**Selected passage:**
= Beginning of Section =
# which language to learn ?? :-/



## tweety_bird_bunny (Jun 27, 2005)

i wanna learn a pc language like c,c++,etc,,,plz suggest me which laguage should i goin for?? i mean which laguage has the best market in future???? shall i goin for c,c++,java,perl,php,html,etc,etc,etc???????


----------



## Charley (Jun 27, 2005)

You shud get a clue from the existing threads

*www.thinkdigit.com/forum/viewtopic.php?t=11698&highlight=programming+languages

*www.thinkdigit.com/forum/viewtopic.php?t=13463&highlight=programming+languages

*www.thinkdigit.com/forum/viewtopic.php?t=5606&highlight=programming+languages


----------



## q3_abhi (Jun 28, 2005)

C++ would be a good choice. Its the most powerful,base of programming.


----------



## Techmastro (Jun 28, 2005)

Yes go for c/c++ it will be a good choice.
books by Yaswant karnitkar are very useful.
alternatively u can go for java or oracle


----------



## imprince (Jun 28, 2005)

i think C is basic language , if u have tight grip on C thn u can learn every language easily ? go for basics first thn every language will come to ur way itself ----( my view )
= End of Section =
**Saved data entries:**
= Beginning of Section =
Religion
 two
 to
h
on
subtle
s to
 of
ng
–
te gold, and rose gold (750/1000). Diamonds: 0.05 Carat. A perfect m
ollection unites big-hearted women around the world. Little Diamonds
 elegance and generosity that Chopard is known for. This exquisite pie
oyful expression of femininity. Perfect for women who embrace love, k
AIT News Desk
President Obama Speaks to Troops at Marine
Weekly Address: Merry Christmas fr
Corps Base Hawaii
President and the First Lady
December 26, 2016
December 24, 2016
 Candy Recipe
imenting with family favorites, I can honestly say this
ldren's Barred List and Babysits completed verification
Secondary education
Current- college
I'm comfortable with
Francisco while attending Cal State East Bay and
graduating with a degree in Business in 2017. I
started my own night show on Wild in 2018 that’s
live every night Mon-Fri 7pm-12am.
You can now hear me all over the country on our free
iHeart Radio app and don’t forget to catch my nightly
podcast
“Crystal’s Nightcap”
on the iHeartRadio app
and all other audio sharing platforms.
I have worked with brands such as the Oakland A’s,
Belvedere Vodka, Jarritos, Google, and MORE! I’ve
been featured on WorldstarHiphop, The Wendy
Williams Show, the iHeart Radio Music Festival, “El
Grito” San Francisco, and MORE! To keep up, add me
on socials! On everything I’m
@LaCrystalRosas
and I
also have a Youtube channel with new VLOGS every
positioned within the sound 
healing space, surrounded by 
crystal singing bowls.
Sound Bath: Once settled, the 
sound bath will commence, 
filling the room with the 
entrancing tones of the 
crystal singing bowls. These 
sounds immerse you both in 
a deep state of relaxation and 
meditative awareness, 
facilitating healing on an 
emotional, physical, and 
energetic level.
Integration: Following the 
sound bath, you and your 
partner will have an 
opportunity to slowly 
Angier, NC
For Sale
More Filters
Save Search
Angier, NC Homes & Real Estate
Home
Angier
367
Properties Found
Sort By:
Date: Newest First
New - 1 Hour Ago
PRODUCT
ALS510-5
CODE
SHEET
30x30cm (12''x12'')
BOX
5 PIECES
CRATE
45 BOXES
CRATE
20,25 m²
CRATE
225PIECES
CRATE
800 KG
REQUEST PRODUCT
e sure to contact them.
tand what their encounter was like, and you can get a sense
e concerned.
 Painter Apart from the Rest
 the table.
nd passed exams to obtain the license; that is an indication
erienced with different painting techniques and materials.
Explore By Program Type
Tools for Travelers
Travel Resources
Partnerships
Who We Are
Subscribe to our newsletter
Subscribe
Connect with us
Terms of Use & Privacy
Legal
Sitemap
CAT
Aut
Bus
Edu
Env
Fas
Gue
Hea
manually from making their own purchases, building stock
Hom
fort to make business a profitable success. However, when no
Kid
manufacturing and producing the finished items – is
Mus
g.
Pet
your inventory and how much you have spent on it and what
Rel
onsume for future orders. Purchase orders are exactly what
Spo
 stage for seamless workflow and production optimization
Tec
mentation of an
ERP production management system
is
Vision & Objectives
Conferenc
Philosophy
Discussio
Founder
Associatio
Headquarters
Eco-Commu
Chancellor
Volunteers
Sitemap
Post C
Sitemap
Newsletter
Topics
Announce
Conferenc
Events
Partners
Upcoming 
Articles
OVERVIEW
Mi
= End of Section =
In the thread about which programming language to learn, why does imprince advise starting with C? Answer in one to three sentences.

**Output of the exercise:**
Imprince calls C a basic language and says that someone with a tight grip on C can learn every other language easily. Getting the basics first means the other languages will then come naturally.